Required action |
Please repeat every record exactly, leaving out any pictures.

[Saved entries]
════════════════════

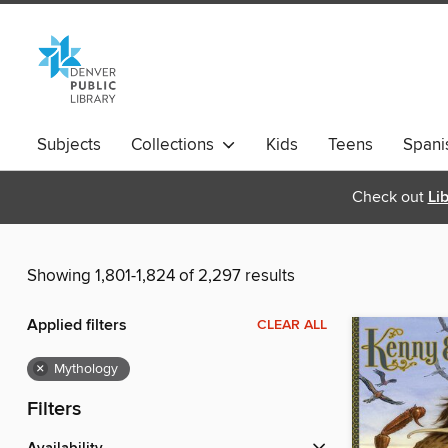
Subjects
Collections
Kids
Teens
Spani
Check out
Li
Showing 1,801-1,824 of 2,297 results
Applied filters
CLEAR ALL
×
Mythology
Filters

════════════════════

Exercise solution |
Subjects
Collections
Kids
Teens
Spani
Check out
Li
Showing 1,801-1,824 of 2,297 results
Applied filters
CLEAR ALL
×
Mythology
Filters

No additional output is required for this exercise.